What is expected:
Repeat the listing below word for word, stopping after the line that contains "nose: (283, 385)".

Top of Record set

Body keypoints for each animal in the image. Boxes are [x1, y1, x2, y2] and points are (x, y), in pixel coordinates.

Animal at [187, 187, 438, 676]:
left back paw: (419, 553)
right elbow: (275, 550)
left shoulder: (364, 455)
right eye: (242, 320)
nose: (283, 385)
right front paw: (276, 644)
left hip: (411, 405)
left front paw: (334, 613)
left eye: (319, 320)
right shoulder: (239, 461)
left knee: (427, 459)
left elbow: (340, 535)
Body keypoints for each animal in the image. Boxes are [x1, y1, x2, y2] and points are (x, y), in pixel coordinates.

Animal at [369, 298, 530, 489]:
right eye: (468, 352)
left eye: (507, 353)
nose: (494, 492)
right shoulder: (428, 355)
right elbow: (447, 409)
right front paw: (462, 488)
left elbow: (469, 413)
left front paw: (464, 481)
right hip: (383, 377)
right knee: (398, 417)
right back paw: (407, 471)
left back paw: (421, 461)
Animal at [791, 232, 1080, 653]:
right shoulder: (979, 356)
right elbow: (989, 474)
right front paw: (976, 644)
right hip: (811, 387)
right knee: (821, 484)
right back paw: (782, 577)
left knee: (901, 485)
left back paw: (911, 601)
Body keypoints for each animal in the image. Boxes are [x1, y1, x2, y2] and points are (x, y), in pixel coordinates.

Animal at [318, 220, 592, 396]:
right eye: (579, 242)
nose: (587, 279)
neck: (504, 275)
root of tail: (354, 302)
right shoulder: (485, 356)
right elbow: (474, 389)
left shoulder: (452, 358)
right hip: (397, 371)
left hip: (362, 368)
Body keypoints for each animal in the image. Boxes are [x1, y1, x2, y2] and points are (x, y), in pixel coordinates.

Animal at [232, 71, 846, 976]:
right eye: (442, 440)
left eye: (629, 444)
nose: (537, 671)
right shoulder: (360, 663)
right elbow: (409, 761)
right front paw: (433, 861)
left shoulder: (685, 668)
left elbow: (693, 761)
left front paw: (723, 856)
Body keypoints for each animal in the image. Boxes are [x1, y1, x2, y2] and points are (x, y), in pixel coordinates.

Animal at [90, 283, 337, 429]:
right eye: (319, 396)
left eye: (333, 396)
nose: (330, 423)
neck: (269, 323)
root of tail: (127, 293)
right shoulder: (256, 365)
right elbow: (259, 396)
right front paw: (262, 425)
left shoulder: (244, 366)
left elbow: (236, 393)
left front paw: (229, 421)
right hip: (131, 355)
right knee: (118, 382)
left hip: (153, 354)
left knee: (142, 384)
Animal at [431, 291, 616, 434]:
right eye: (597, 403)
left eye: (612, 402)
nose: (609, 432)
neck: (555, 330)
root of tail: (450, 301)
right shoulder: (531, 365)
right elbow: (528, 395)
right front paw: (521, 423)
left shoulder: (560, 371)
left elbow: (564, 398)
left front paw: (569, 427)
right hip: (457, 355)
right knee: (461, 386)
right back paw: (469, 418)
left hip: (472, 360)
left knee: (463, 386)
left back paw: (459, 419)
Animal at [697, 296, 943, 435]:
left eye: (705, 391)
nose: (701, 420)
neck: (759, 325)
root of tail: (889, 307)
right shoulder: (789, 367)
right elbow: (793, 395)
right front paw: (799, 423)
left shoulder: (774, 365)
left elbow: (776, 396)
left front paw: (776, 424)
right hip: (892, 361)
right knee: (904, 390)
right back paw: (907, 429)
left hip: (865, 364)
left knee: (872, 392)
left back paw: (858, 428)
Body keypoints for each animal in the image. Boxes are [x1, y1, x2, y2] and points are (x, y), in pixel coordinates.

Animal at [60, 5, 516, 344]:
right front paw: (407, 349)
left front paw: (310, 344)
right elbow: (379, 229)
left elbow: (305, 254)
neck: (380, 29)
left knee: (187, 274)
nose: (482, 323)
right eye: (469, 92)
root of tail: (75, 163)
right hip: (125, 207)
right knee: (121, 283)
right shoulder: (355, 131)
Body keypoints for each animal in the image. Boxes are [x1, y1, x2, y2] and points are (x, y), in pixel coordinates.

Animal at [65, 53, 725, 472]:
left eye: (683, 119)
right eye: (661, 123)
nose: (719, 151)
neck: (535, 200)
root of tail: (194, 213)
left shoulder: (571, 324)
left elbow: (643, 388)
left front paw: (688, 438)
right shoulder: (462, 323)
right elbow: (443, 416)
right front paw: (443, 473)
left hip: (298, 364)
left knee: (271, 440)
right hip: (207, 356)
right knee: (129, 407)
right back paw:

Bottom of Record set

Response box:
Body keypoints for each animal in the image. Boxes are [x1, y1, x2, y2] and points are (x, y), in pixel coordinates.

Animal at [187, 187, 438, 676]:
left back paw: (419, 553)
right elbow: (275, 550)
left shoulder: (364, 455)
right eye: (242, 320)
nose: (283, 385)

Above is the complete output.